Convert every line of the listing below into a Markdown table with the columns Row and Line, numbering the rows in order. Skip blank lines and the picture lines.

··· Exercise input ···

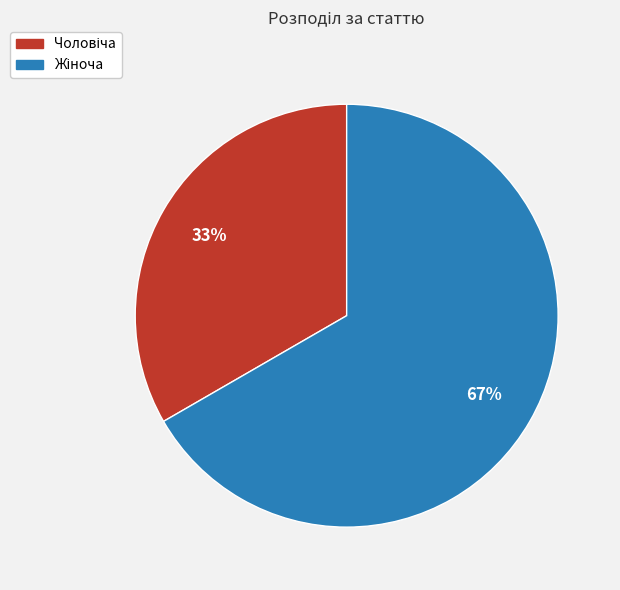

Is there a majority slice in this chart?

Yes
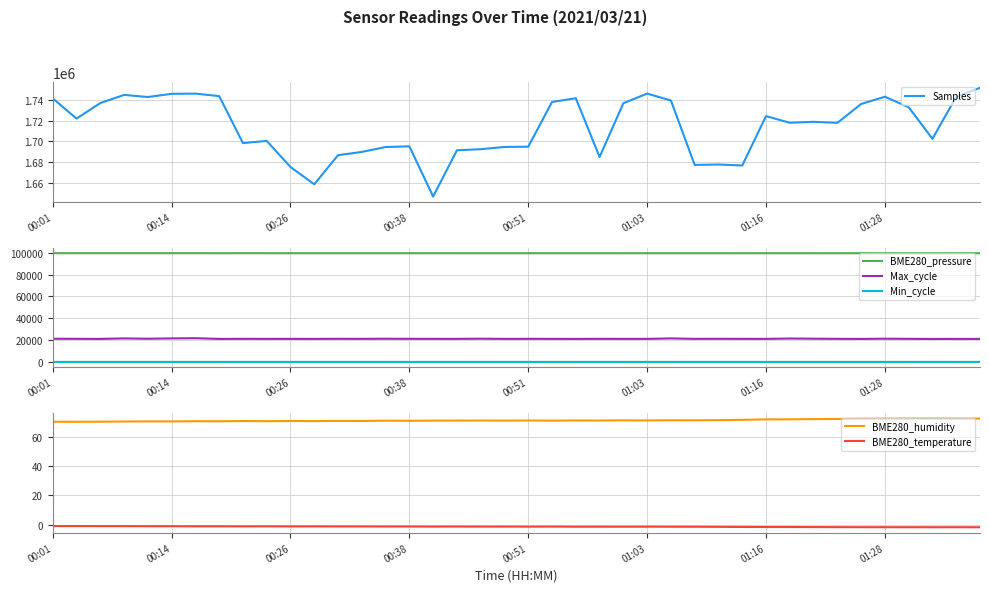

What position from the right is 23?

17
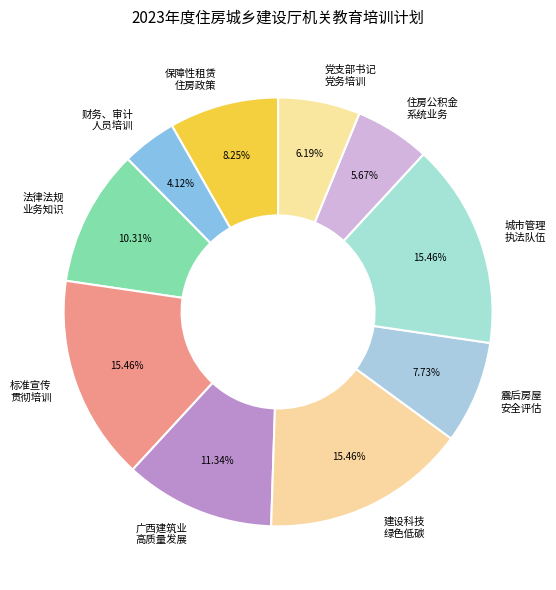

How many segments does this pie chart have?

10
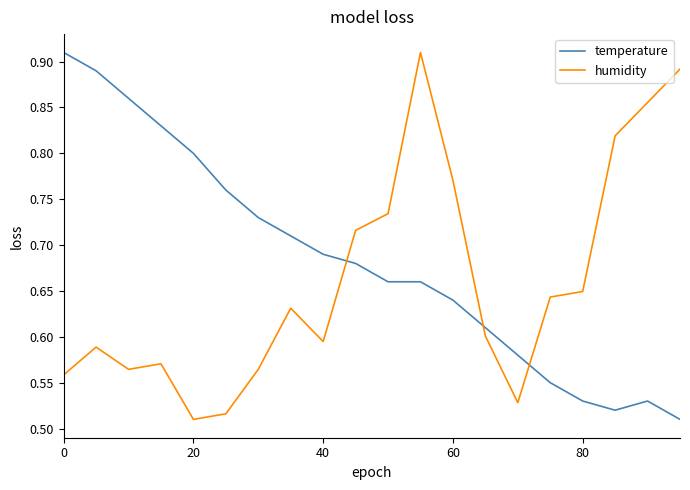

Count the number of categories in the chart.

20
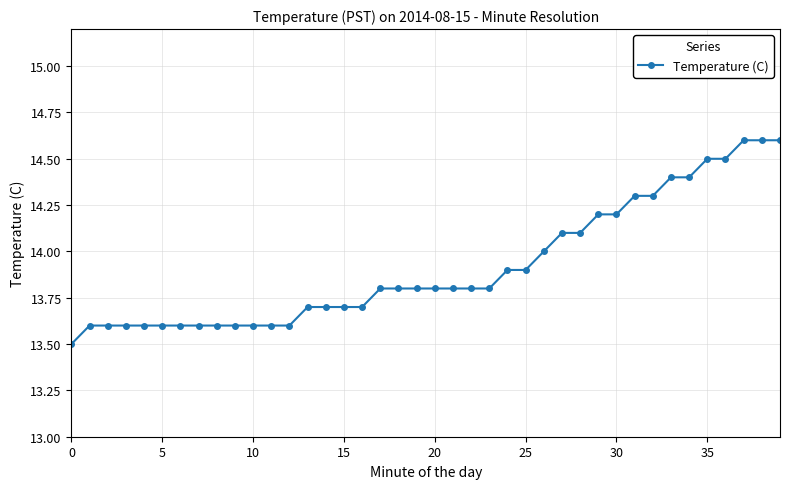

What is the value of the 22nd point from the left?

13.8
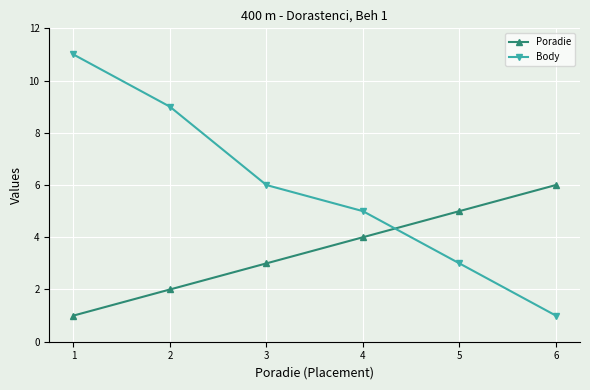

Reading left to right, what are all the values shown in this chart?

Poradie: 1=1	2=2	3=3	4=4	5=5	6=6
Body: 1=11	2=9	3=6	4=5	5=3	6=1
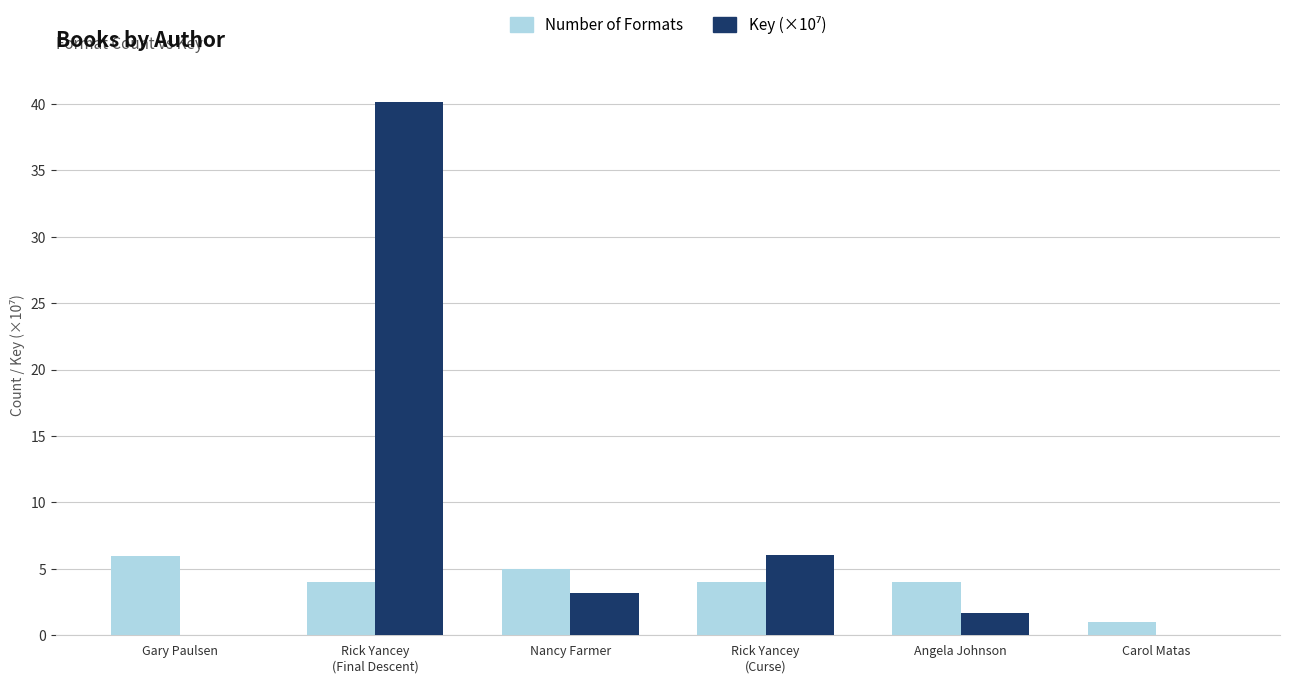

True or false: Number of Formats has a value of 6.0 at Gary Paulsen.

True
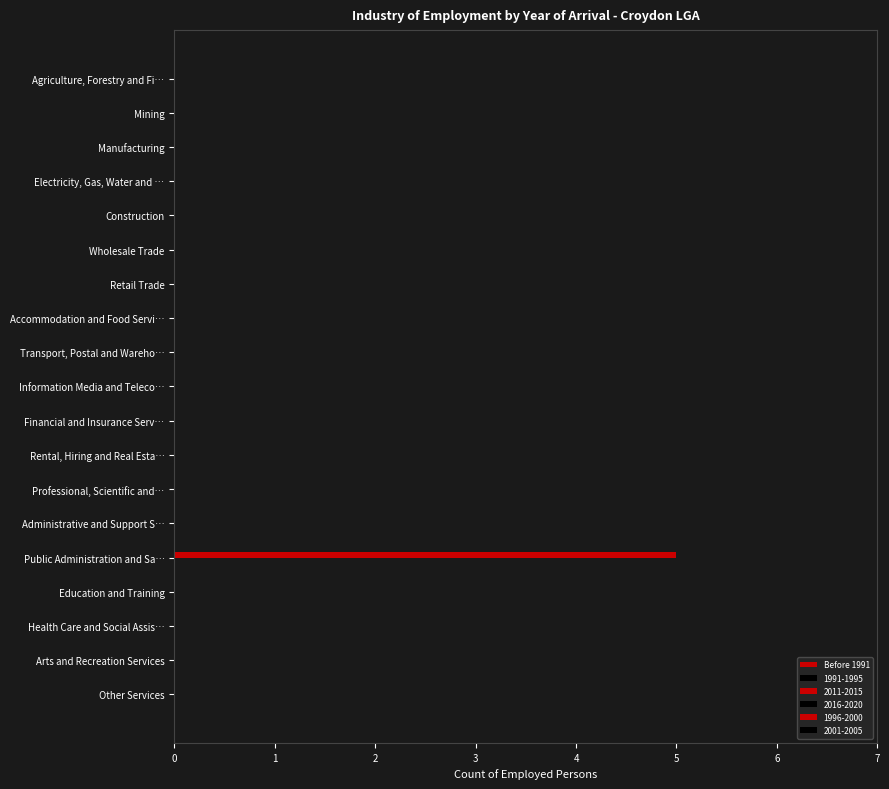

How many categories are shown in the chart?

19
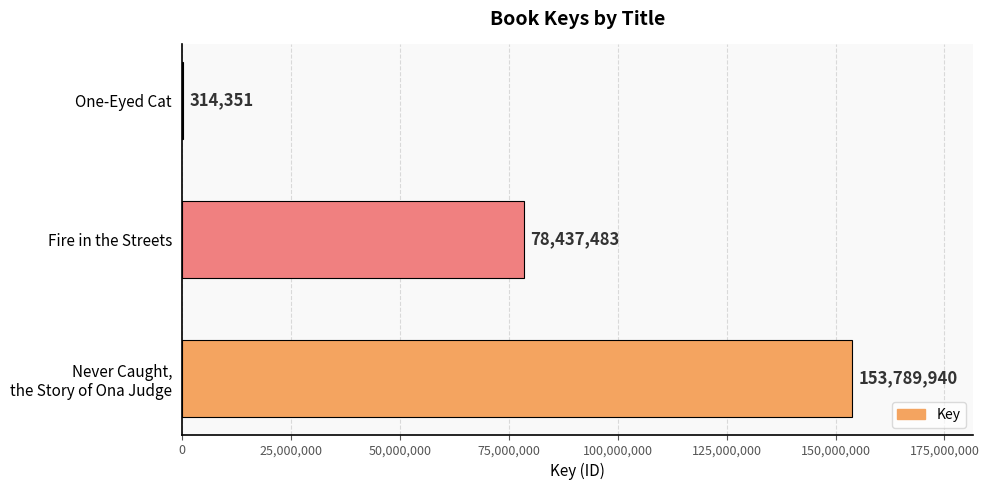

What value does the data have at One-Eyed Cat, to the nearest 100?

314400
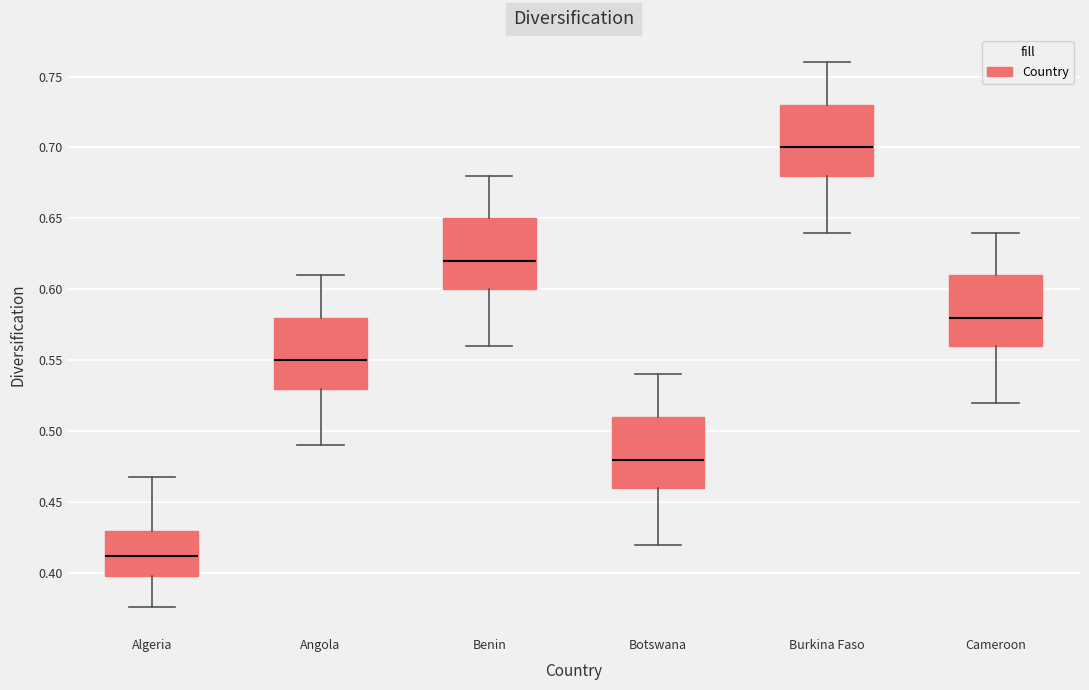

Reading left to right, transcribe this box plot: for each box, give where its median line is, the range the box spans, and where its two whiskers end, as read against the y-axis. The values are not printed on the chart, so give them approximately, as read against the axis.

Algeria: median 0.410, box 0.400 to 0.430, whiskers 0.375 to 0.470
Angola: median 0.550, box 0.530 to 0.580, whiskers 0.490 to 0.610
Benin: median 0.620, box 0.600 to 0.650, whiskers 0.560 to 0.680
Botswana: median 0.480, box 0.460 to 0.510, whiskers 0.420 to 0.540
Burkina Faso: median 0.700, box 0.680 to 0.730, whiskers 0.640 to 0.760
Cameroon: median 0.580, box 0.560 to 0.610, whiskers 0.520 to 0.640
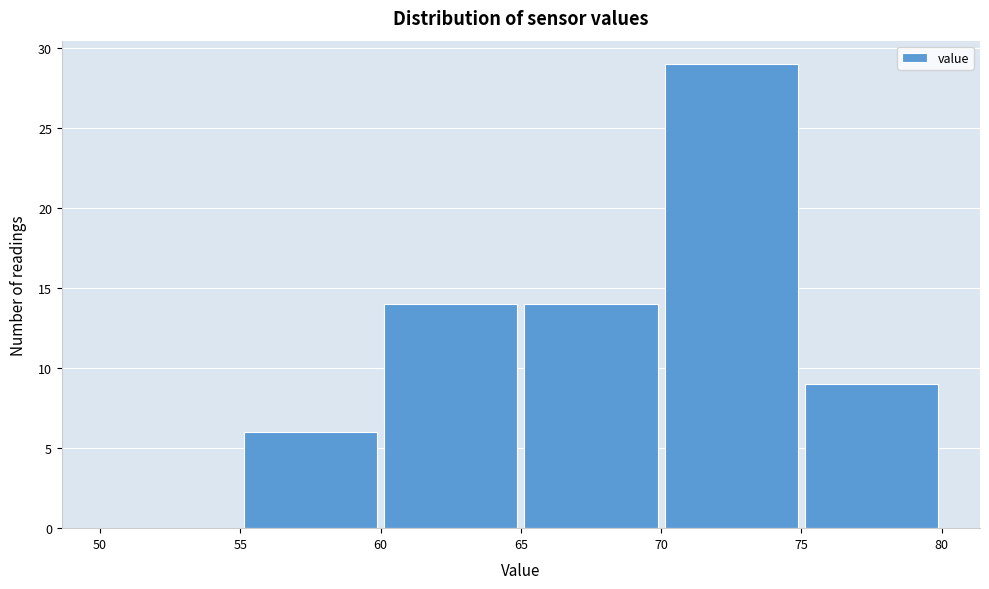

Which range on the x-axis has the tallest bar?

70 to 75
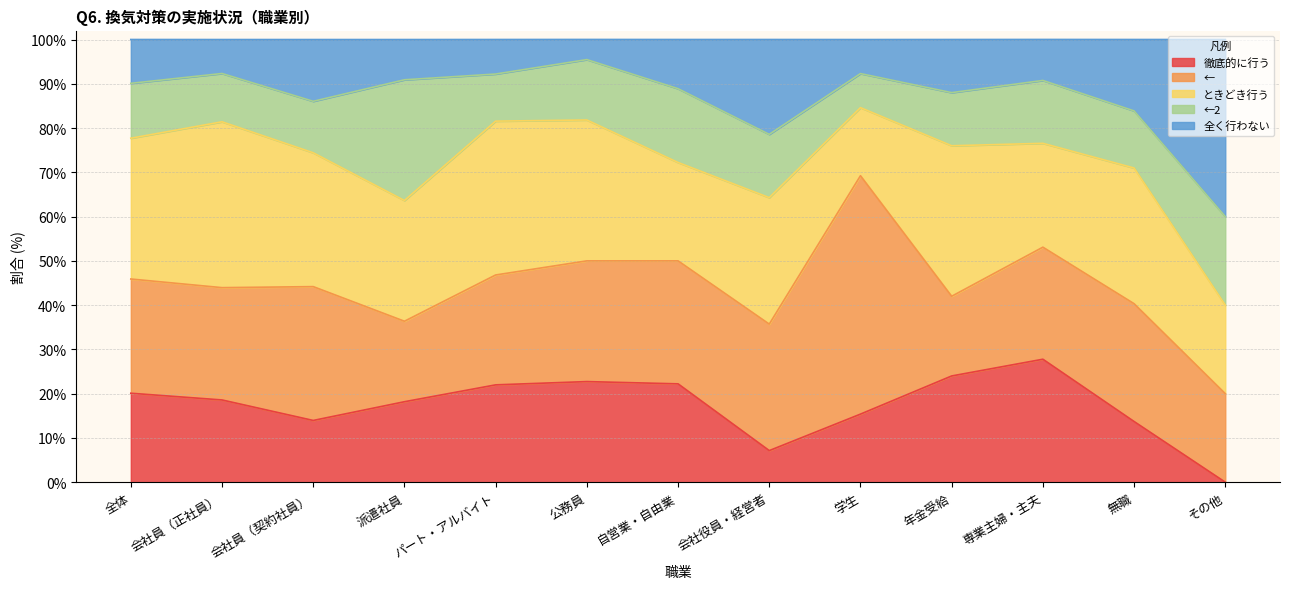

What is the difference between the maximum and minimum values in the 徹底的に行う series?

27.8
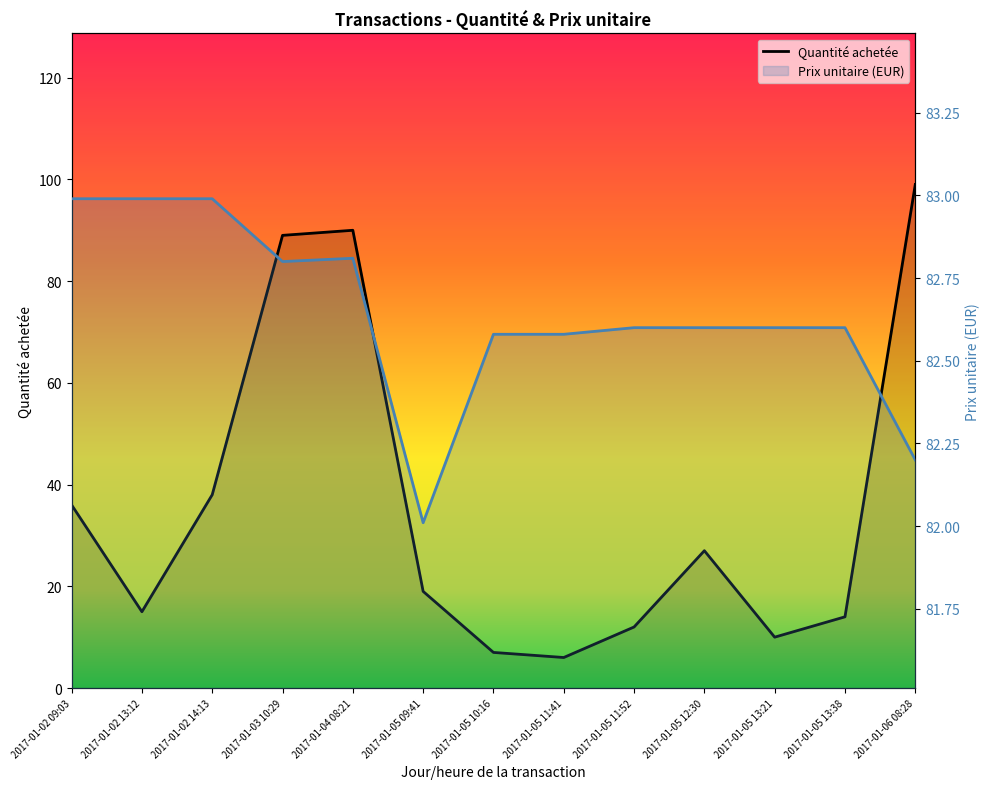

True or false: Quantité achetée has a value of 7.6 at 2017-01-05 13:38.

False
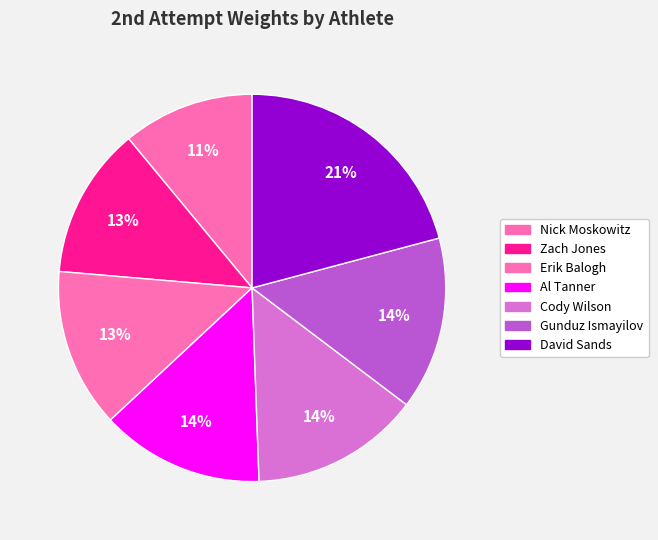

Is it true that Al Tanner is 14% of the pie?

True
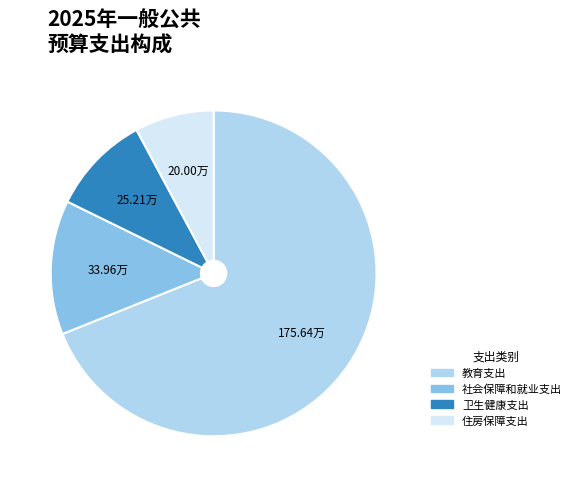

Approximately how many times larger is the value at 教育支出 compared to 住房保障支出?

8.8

···

▶ [Task solution]
| Row | Line |
|---|---|
| 1 | Is there a majority slice in this chart? |
| 2 | Yes |
| 3 | What position from the right is 23? |
| 4 | 17 |
| 5 | How many segments does this pie chart have? |
| 6 | 10 |
| 7 | Count the number of categories in the chart. |
| 8 | 20 |
| 9 | What is the value of the 22nd point from the left? |
| 10 | 13.8 |
| 11 | Reading left to right, what are all the values shown in this chart? |
| 12 | Poradie: 1=1	2=2	3=3	4=4	5=5	6=6 |
| 13 | Body: 1=11	2=9	3=6	4=5	5=3	6=1 |
| 14 | True or false: Number of Formats has a value of 6.0 at Gary Paulsen. |
| 15 | True |
| 16 | How many categories are shown in the chart? |
| 17 | 19 |
| 18 | What value does the data have at One-Eyed Cat, to the nearest 100? |
| 19 | 314400 |
| 20 | Reading left to right, transcribe this box plot: for each box, give where its median line is, the range the box spans, and where its two whiskers end, as read against the y-axis. The values are not printed on the chart, so give them approximately, as read against the axis. |
| 21 | Algeria: median 0.410, box 0.400 to 0.430, whiskers 0.375 to 0.470 |
| 22 | Angola: median 0.550, box 0.530 to 0.580, whiskers 0.490 to 0.610 |
| 23 | Benin: median 0.620, box 0.600 to 0.650, whiskers 0.560 to 0.680 |
| 24 | Botswana: median 0.480, box 0.460 to 0.510, whiskers 0.420 to 0.540 |
| 25 | Burkina Faso: median 0.700, box 0.680 to 0.730, whiskers 0.640 to 0.760 |
| 26 | Cameroon: median 0.580, box 0.560 to 0.610, whiskers 0.520 to 0.640 |
| 27 | Which range on the x-axis has the tallest bar? |
| 28 | 70 to 75 |
| 29 | What is the difference between the maximum and minimum values in the 徹底的に行う series? |
| 30 | 27.8 |
| 31 | True or false: Quantité achetée has a value of 7.6 at 2017-01-05 13:38. |
| 32 | False |
| 33 | Is it true that Al Tanner is 14% of the pie? |
| 34 | True |
| 35 | Approximately how many times larger is the value at 教育支出 compared to 住房保障支出? |
| 36 | 8.8 |